Multiple cycles of any/all of the above procedures may be tried based on the wishes of the person, the invasiveness of the sperm retrieval, the quality and motility of the sperm, and cost of insemination options.

Pregnancy rates have been reported using either pregnancy rate per couple or pregnancy rate per insemination method. Reported as per couple, there has been considerable improvement in recent rates due to better technology. The most recent and largest studies report a pregnancy rate range from 25-85%, with many studies achieving 50-65% success once all fertility options and procedures have been employed (Cito et al. 2020; Kanto et al 2009; Kathiresan et a. 2011; Leduc et al. 2012; Bechoua et al. 2013; Dahlberg et al. 1995; Heruti et al. 2001; Hultling et al. 1994; 1997; Shieh et al. 2003; Sonksen et al. 2012, 1997; Brinsden et al. 1997; Schatte et al. 2000; Nehra et al. 1996, Ohl et al. 2001, Brackett et al. 1995).

The number of attempts/cycles varied greatly, with pregnancy unlikely to occur after 5 attempts of any method (recognizing that some couples advanced on the continuum of increasing ART). The chance of pregnancy per cycle for intrauterine insemination is <15%, whereas for IVF/ICSI is between 25-40%. In one study, it was felt that delayed timing of intrauterine insemination resulted in significantly improved pregnancy rates in female partners of men with tetraplegia (Pryor et al. 2001).

Normal and total fertilization rates of fresh semen samples were significantly lower in SCI groups (46% and 50% success rates) than non-SCI controls (71% and 75% success; p<0.01) though there were no significant differences between SCI and non-SCI controls in pregnancy, miscarriage, or live births per cycle (Cito et al. 2020). While fresh semen samples are preferred, cryopreserved semen samples have been used successfully for IVF technology. Multiple gestations were more frequent with IVF/ICSI.
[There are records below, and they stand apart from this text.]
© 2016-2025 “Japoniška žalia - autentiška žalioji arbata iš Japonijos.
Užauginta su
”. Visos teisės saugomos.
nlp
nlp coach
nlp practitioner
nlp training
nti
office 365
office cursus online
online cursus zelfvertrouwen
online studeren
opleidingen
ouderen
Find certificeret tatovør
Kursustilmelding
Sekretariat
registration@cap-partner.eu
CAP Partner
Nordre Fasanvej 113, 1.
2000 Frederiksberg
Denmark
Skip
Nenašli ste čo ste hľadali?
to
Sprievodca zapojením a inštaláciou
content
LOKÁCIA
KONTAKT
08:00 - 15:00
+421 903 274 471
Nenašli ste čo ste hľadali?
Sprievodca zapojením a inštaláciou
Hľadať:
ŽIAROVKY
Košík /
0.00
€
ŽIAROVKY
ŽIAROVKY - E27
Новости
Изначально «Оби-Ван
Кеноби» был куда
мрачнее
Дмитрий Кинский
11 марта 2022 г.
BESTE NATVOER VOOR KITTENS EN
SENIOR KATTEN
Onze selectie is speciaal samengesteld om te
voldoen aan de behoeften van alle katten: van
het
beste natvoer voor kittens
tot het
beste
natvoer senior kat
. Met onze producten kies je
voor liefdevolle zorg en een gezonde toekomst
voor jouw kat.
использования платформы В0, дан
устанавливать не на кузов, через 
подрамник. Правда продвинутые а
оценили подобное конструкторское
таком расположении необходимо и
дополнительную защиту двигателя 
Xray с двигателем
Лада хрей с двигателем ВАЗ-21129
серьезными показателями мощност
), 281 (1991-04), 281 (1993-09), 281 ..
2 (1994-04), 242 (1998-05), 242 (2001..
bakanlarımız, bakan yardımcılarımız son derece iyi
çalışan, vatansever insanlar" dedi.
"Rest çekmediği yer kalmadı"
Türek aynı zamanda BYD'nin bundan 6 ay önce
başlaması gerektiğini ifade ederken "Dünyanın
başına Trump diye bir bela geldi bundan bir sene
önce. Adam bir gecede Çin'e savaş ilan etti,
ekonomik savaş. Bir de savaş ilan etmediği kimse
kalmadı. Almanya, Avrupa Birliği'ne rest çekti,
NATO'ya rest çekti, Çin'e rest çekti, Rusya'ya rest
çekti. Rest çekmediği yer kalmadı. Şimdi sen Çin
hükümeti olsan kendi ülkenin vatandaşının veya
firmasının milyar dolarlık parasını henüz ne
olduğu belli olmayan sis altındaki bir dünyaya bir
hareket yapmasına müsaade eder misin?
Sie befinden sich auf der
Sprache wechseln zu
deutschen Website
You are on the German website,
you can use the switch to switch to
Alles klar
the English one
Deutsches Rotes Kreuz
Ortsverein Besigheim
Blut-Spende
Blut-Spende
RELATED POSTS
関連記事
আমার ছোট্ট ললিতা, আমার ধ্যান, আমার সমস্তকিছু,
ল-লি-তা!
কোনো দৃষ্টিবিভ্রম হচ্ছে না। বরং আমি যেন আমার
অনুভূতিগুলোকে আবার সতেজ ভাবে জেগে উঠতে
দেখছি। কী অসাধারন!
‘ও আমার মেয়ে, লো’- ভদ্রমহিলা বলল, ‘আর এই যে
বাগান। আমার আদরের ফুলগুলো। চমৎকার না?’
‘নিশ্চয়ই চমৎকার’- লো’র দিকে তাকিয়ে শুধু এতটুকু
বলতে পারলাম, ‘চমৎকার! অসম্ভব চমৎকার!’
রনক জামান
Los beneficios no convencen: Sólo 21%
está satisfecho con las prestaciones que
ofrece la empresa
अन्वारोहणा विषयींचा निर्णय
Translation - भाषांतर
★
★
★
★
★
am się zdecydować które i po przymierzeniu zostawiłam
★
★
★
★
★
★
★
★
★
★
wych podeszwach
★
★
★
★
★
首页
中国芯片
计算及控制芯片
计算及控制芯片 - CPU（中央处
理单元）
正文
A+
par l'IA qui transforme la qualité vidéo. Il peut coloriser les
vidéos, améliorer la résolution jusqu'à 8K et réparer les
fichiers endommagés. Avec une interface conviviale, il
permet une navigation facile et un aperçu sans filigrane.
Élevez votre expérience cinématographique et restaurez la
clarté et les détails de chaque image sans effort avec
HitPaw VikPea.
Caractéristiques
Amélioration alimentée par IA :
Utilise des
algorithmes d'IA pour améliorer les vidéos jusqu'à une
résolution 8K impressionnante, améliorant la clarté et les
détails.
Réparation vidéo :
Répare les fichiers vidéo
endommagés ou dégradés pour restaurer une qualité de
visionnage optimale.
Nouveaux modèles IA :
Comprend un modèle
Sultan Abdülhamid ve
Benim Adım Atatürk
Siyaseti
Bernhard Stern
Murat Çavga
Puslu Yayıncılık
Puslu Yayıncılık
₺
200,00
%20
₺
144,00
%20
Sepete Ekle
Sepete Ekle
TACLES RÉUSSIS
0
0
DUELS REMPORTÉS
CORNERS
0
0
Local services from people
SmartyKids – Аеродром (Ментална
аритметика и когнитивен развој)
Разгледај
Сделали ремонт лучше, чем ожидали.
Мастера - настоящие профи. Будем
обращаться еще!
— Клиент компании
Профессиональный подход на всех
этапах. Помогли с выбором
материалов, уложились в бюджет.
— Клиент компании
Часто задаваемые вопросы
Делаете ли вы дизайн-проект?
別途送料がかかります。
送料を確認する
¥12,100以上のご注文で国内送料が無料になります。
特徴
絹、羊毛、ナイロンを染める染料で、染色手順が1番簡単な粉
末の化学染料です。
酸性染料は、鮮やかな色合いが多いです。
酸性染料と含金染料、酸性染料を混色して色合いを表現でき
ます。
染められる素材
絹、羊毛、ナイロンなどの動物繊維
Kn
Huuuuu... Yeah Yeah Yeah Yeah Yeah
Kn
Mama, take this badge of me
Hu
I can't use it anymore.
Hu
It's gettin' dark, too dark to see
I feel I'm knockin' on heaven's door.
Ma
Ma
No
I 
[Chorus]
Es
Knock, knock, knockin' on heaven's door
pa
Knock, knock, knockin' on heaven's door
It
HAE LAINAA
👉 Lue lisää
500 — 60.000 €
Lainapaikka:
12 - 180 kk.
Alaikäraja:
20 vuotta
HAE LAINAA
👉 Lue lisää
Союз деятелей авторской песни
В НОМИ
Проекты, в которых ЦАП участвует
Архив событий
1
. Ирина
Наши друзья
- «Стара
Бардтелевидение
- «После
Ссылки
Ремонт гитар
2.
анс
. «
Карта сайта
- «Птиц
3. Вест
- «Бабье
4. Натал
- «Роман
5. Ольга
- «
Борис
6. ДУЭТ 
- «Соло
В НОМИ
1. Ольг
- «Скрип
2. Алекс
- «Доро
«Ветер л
There are a number of kinds of surgical sperm retrieval (i.e., sperm aspiration) that are minimally invasive and used for IVF/ICSI, and mitigate some of the semen quality and sperm motility issues in men with SCI. They use fine needles and local anesthetic to extract sperm directly from the testicle (Testicular Sperm Aspiration -TESA), the tube behind the testicle (Percutaneous Epididymal Sperm Aspiration – PESA) or from the sperm duct (Vasal Sperm Aspiration – VSA) (Johns Hopkins, 2026). One case-control study found that pregnancy rates among couples using testicular aspirated sperm from males with SCI were comparable to the rates among couples using the same procedure from non-SCI controls with obstructive azoospermia (Kanto et al. 2009). The use of retrograde vasal sperm aspiration has also shown to be a reliable method for consistent sperm retrieval such that a high pregnancy rate and cryopreservation of excess sperm for future use was possible (Hibi et al. 2008).

Conclusion

Men with SCI have a good chance of becoming biological fathers with access to specialized care utilizing reproductive assisted technology, as supported by level 3 (Kanto et al. 2009; Cito et al. 2020), level 4 (Brackett et al. 1995; Dahlberg et al. 1995; Nehra et al. 1996; Brinsden et al. 1997; Chung et al. 1997; Hultling et al. 1997; Sønksen et al. 1997; Taylor et al. 1999; Schatte et al. 2000; Heruti et al. 2001; Ohl et al. 2001; Shieh et al. 2003; Hibi et al. 2008; McGuire et al. 2011; Kathiresan et al. 2011; Leduc 2012), and level 5 evidence (Bechoua et al. 2013)

There is level 3 evidence (Kanto et al. 2009) that testicular sperm extraction followed by intracytoplasmic injection is an effective way to induce pregnancy, with fresh sperm giving better results than frozen-thawed sperm.